* **Task requirements**:
Repeat the lines from the one with "Microdata Library" through the last line of the items, both included, keeping every character as it stands.

□ □ □ □

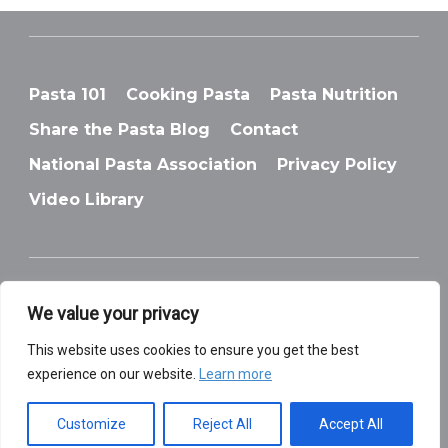
Pasta 101
Cooking Pasta
Pasta Nutrition
Share the Pasta Blog
Contact
National Pasta Association
Privacy Policy
Video Library
We value your privacy
© National Pasta Association
This website uses cookies to ensure you get the best
experience on our website.
Learn more
Customize
Reject All
Accept All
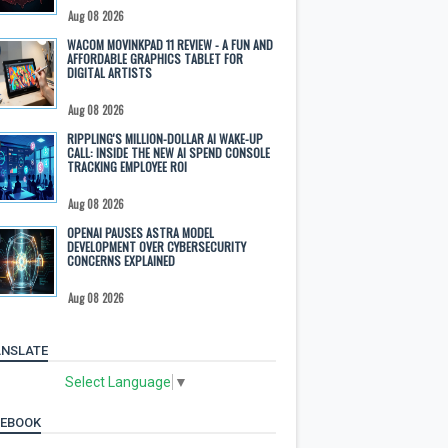
Aug 08 2026
WACOM MOVINKPAD 11 REVIEW - A FUN AND
AFFORDABLE GRAPHICS TABLET FOR
DIGITAL ARTISTS
Aug 08 2026
RIPPLING'S MILLION-DOLLAR AI WAKE-UP
CALL: INSIDE THE NEW AI SPEND CONSOLE
TRACKING EMPLOYEE ROI
Aug 08 2026
OPENAI PAUSES ASTRA MODEL
DEVELOPMENT OVER CYBERSECURITY
CONCERNS EXPLAINED
Aug 08 2026
NSLATE
Select Language
▼
CEBOOK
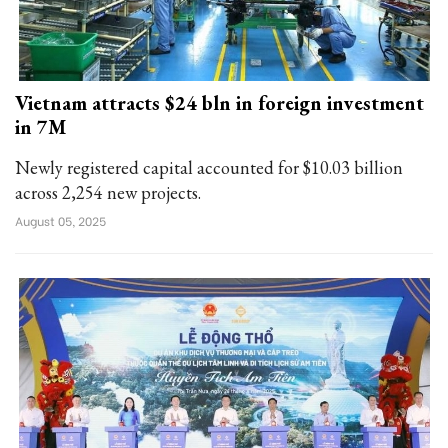
Vietnam attracts $24 bln in foreign investment
in 7M
Newly registered capital accounted for $10.03 billion
across 2,254 new projects.
August 05, 2025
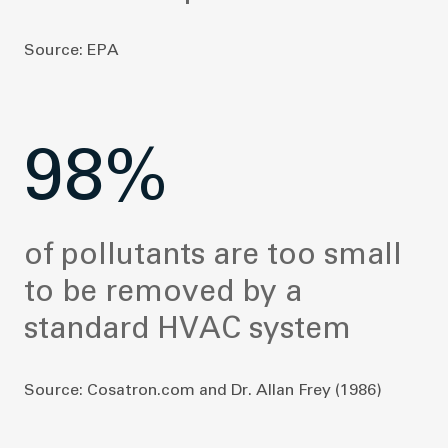
Source: EPA
98%
of pollutants are too small
to be removed by a
standard HVAC system
Source: Cosatron.com and Dr. Allan Frey (1986)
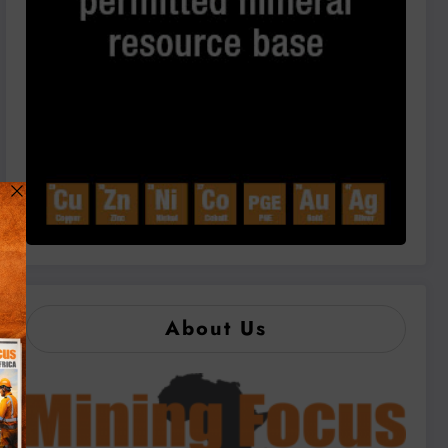
About Us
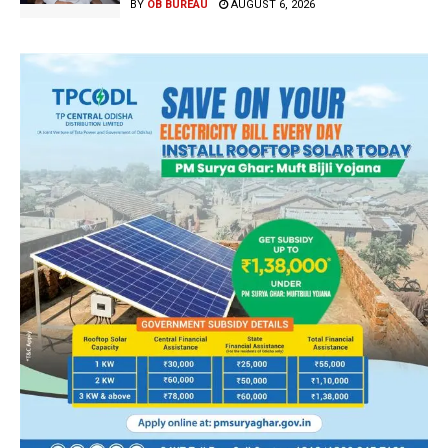
BY
OB BUREAU
AUGUST 6, 2026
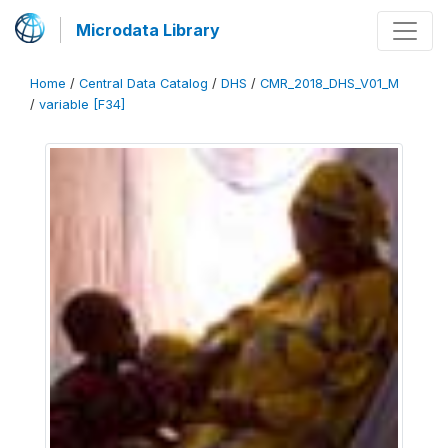
Microdata Library
Home
/
Central Data Catalog
/
DHS
/
CMR_2018_DHS_V01_M
/
variable [F34]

□ □ □ □

* **Answer area**:
Microdata Library
Home
/
Central Data Catalog
/
DHS
/
CMR_2018_DHS_V01_M
/
variable [F34]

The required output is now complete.